## WHAT YOU SHOULD DO:
Only the pictures are to be left out; please reproduce everything else in the data exactly.

## DATA BLOCK:
———

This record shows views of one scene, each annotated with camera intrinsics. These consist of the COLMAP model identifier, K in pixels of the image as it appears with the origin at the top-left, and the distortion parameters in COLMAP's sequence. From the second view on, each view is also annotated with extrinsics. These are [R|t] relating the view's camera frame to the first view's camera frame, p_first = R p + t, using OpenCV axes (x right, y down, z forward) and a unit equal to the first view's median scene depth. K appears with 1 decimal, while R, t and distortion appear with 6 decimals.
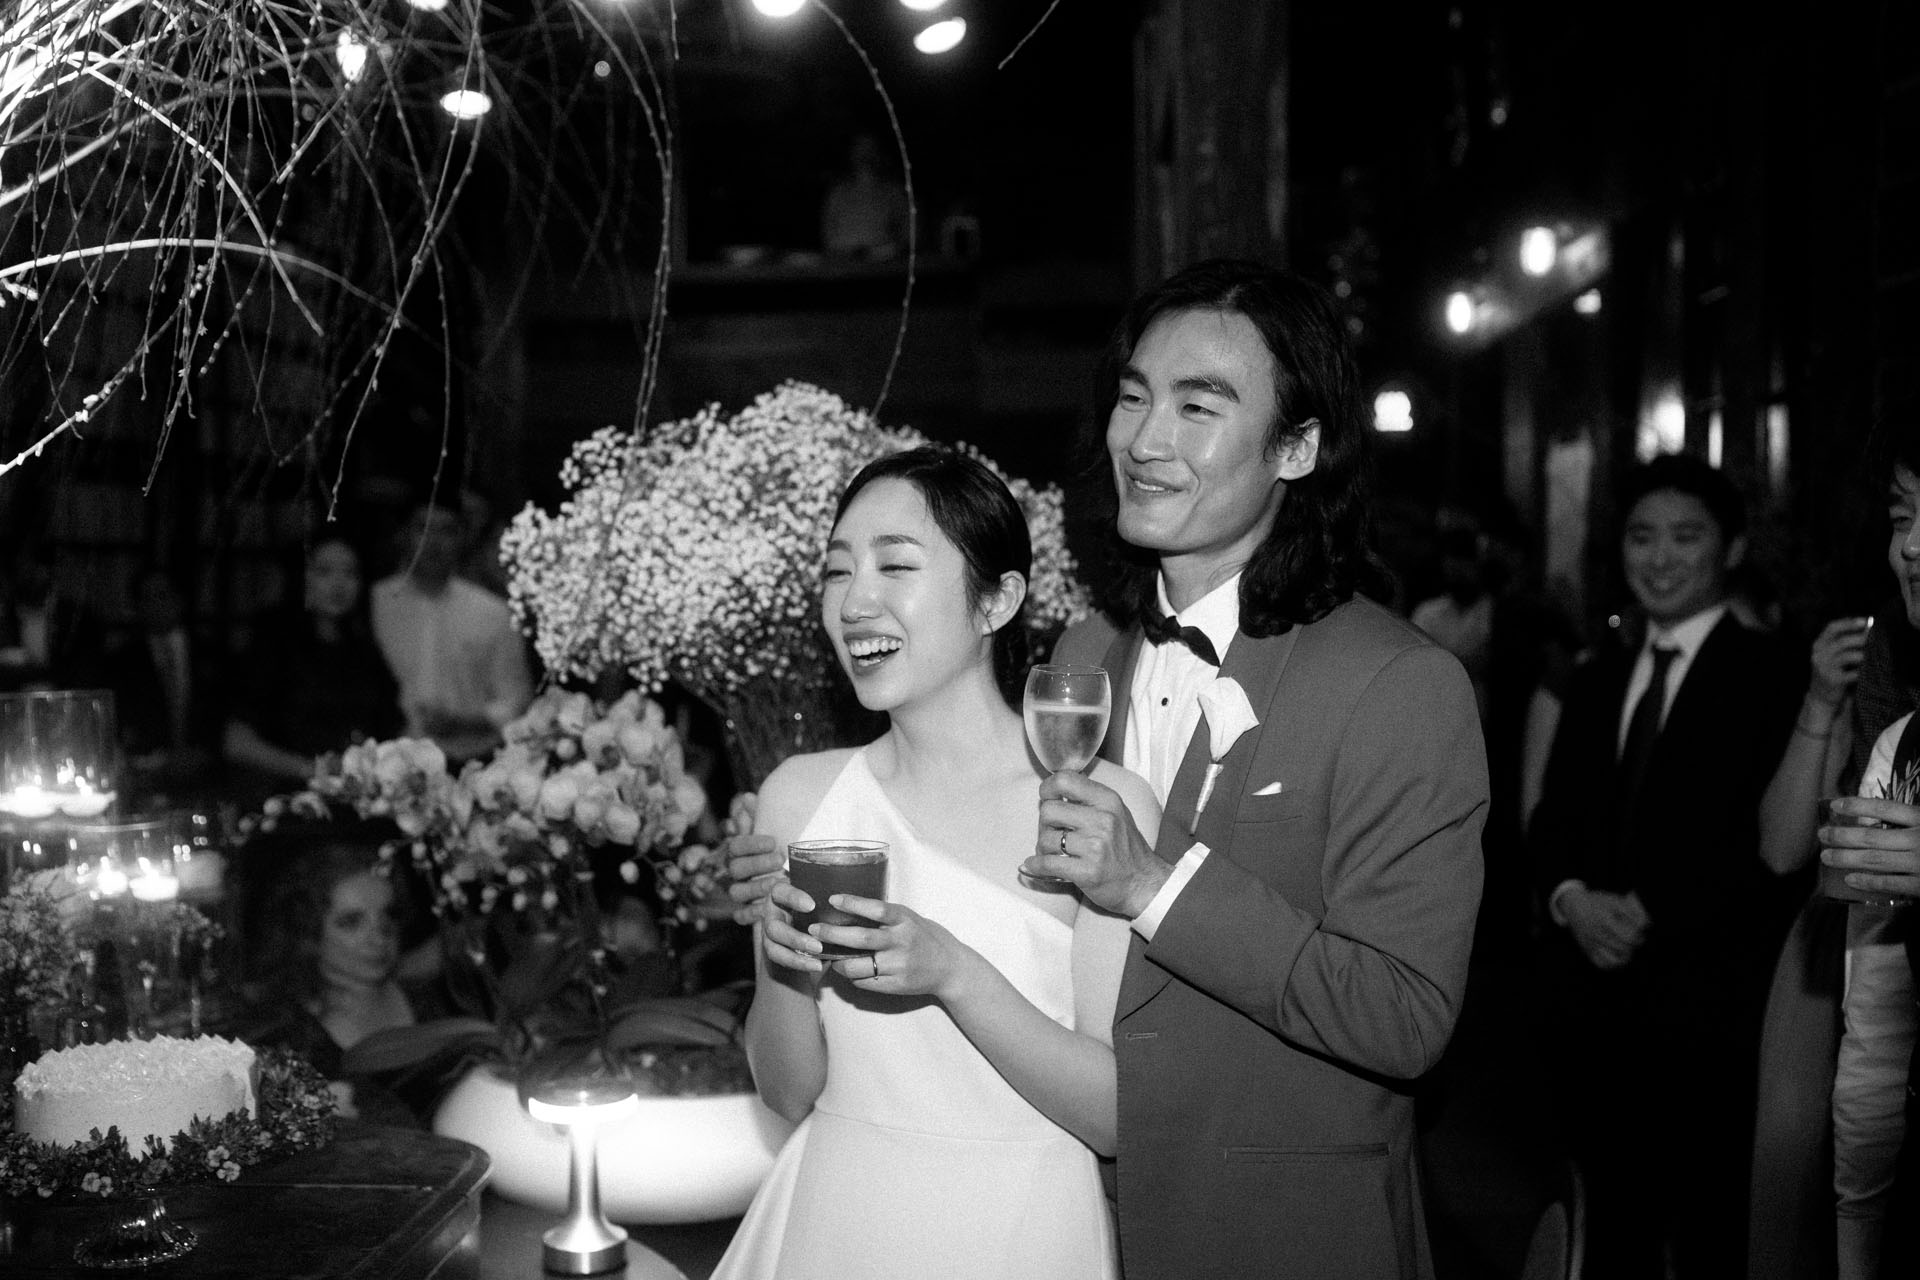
lens RADIAL K [[2218.6, 0, 955.3], [0, 2218.6, 672.7], [0, 0, 1]] dist [-0.006573, 0.011532]
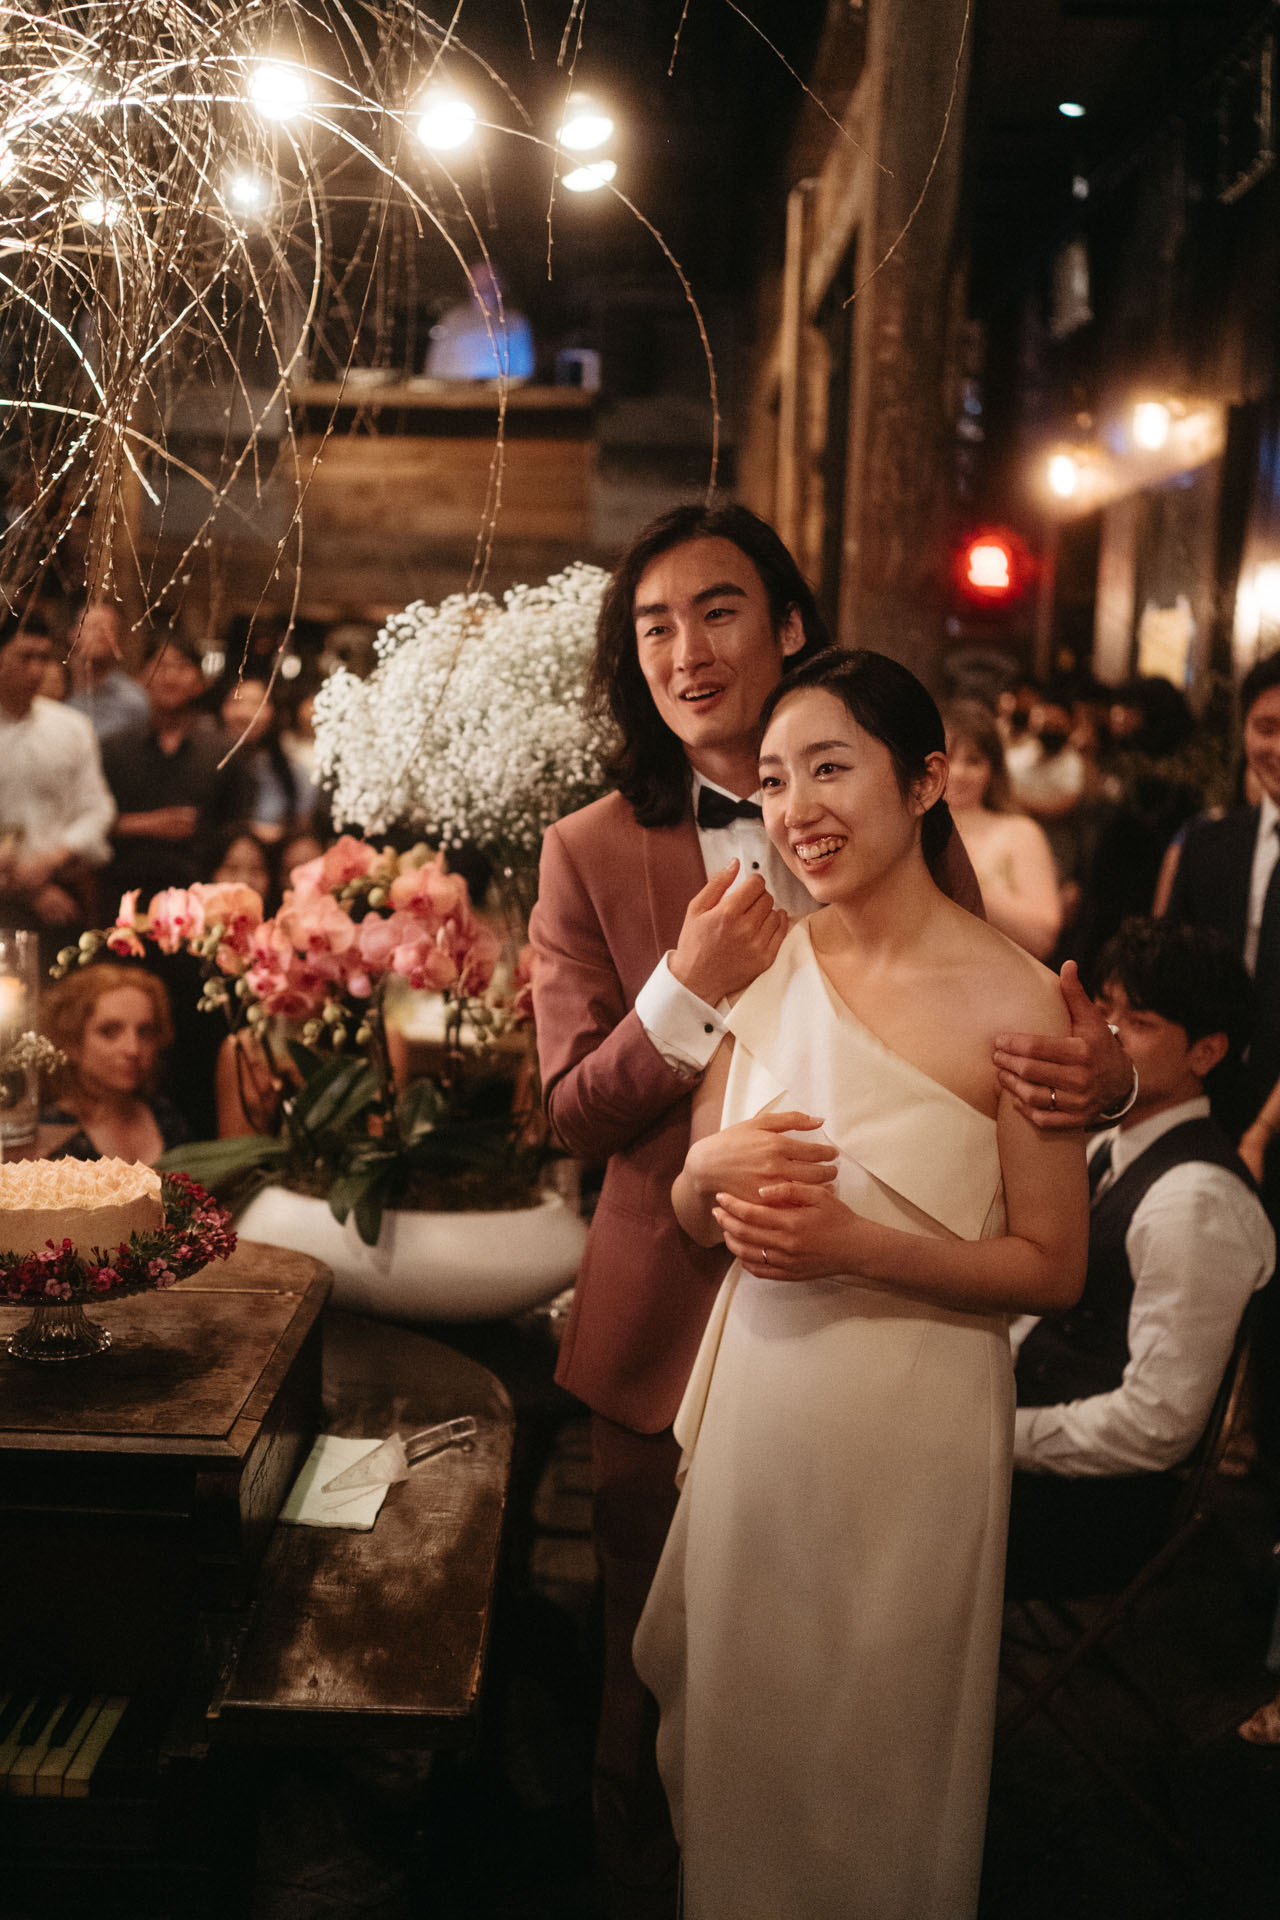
lens RADIAL K [[2218.6, 0, 640.0], [0, 2218.6, 960.0], [0, 0, 1]] dist [-0.006573, 0.011532]
pose [[0.995653, 0.031059, 0.087804, -0.139690], [-0.038151, 0.996042, 0.080279, -0.027898], [-0.084963, -0.083280, 0.992898, -0.097429]]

———

## EXERCISE RESULT:
This record shows views of one scene, each annotated with camera intrinsics. These consist of the COLMAP model identifier, K in pixels of the image as it appears with the origin at the top-left, and the distortion parameters in COLMAP's sequence. From the second view on, each view is also annotated with extrinsics. These are [R|t] relating the view's camera frame to the first view's camera frame, p_first = R p + t, using OpenCV axes (x right, y down, z forward) and a unit equal to the first view's median scene depth. K appears with 1 decimal, while R, t and distortion appear with 6 decimals.
lens RADIAL K [[2218.6, 0, 955.3], [0, 2218.6, 672.7], [0, 0, 1]] dist [-0.006573, 0.011532]
lens RADIAL K [[2218.6, 0, 640.0], [0, 2218.6, 960.0], [0, 0, 1]] dist [-0.006573, 0.011532]
pose [[0.995653, 0.031059, 0.087804, -0.139690], [-0.038151, 0.996042, 0.080279, -0.027898], [-0.084963, -0.083280, 0.992898, -0.097429]]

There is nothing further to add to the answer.